A striking feature on the South Col route on Mt. Everest is the Icefall This is the gateway to the higher slopes on the mountain and every climber must pass through it. The Ice Fall is a glacier which moves at a really slow pace, so the dangers of it is not always visible. However, a sudden crash of a serac (a pinnacle of ice on the surface of a glacier) or wobbling of the ladders which mark the route, can create sudden disruption and volatility.

Each section of the route can present your team with different challenges.

As you strategise for the year, make sure that you spend some time looking at all the different scenarios that may occur on the way to your summit. It is especially important to plot the way out of potential disaster, before it may actually happen.

The Icefall scenario planning aspect helps everyone on the team to call on their individual strengths and provide opportunities for every team member's value to be displayed.

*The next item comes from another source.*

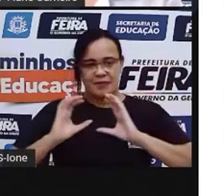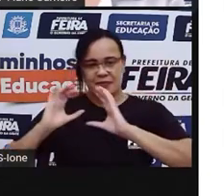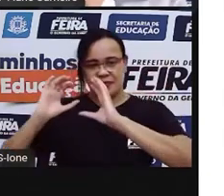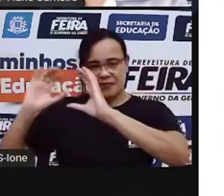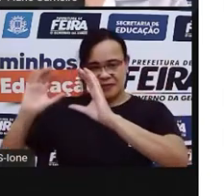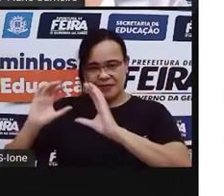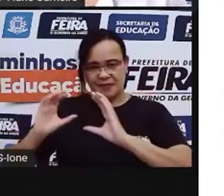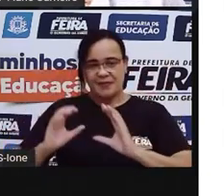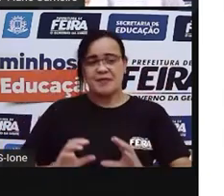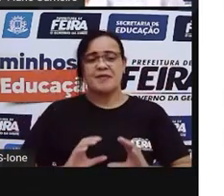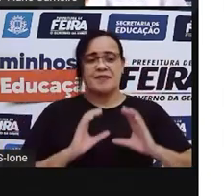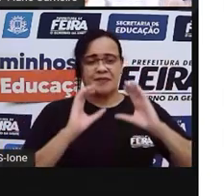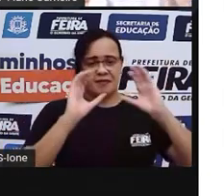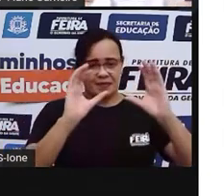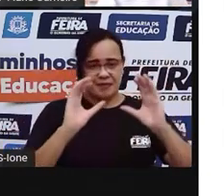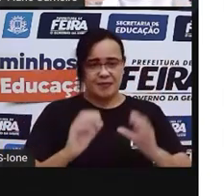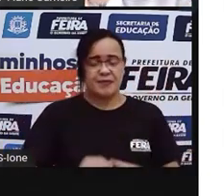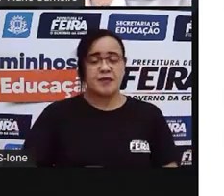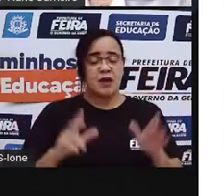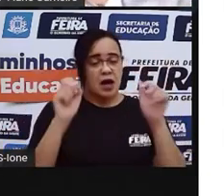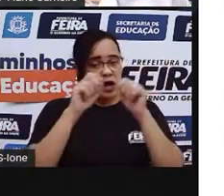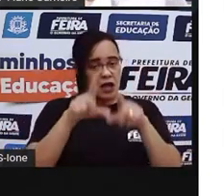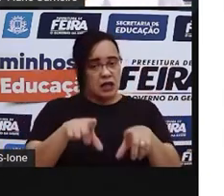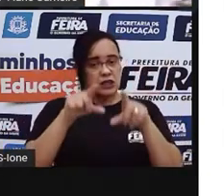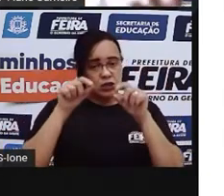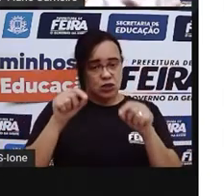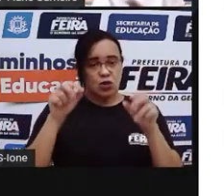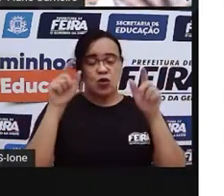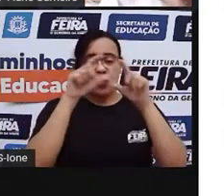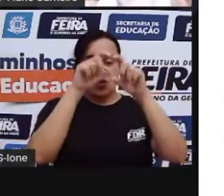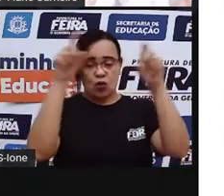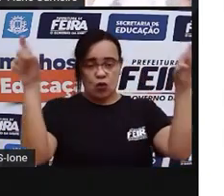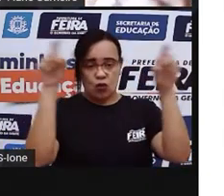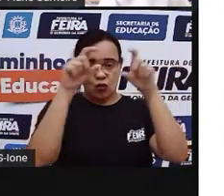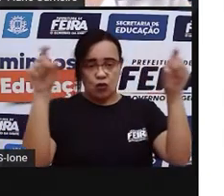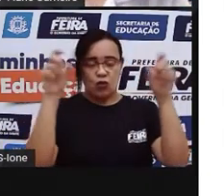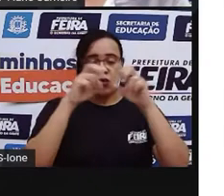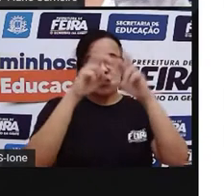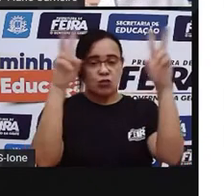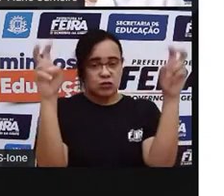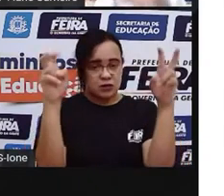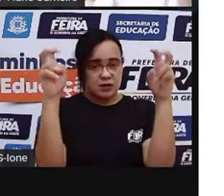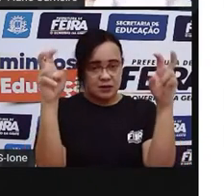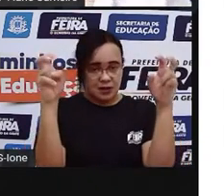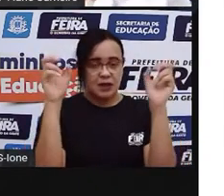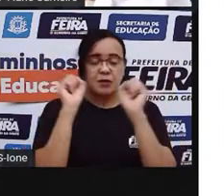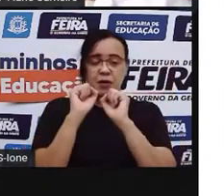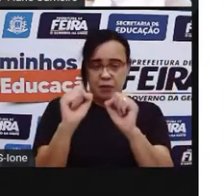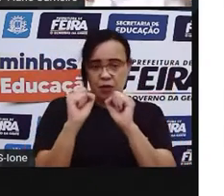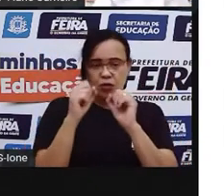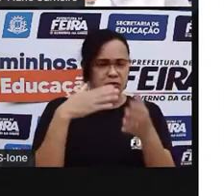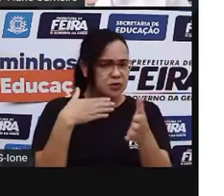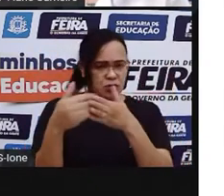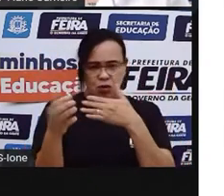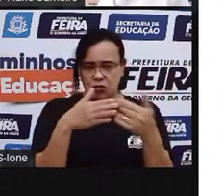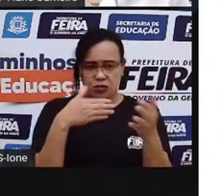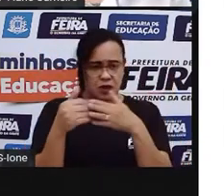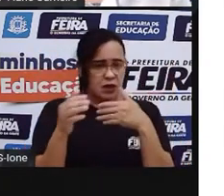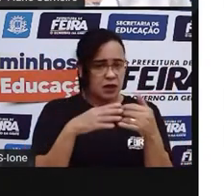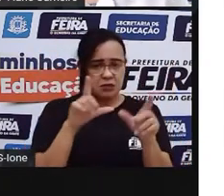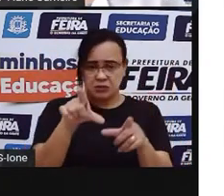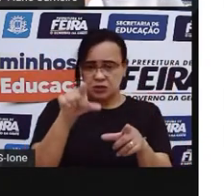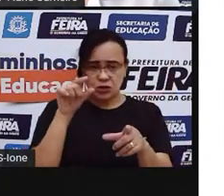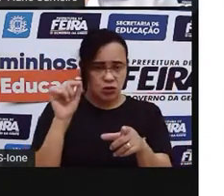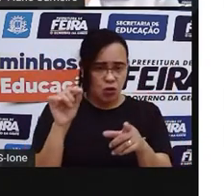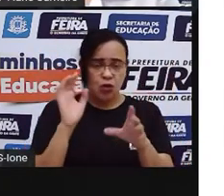escorre um tema. E aí, o tema pode ser nome de fruta, nome de país, nome de animal, ou qualquer outro tema que vocês queiram, né?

There are the 'quick responders', the 'action group', the 'safety and security people' and the 'clean up the mess group'. When you scenario plan for emergencies, having a clear idea of what roles and processes should be followed is essential. This approach can literally be the difference between the life and death of a project.


In the end, success is achieved through sustained focus, discipline and a consistent effort.

As you and your team reset your strategy and move into the possibilities of a new business year, may you find value in revisiting the analogy of climbing Mt. Everest.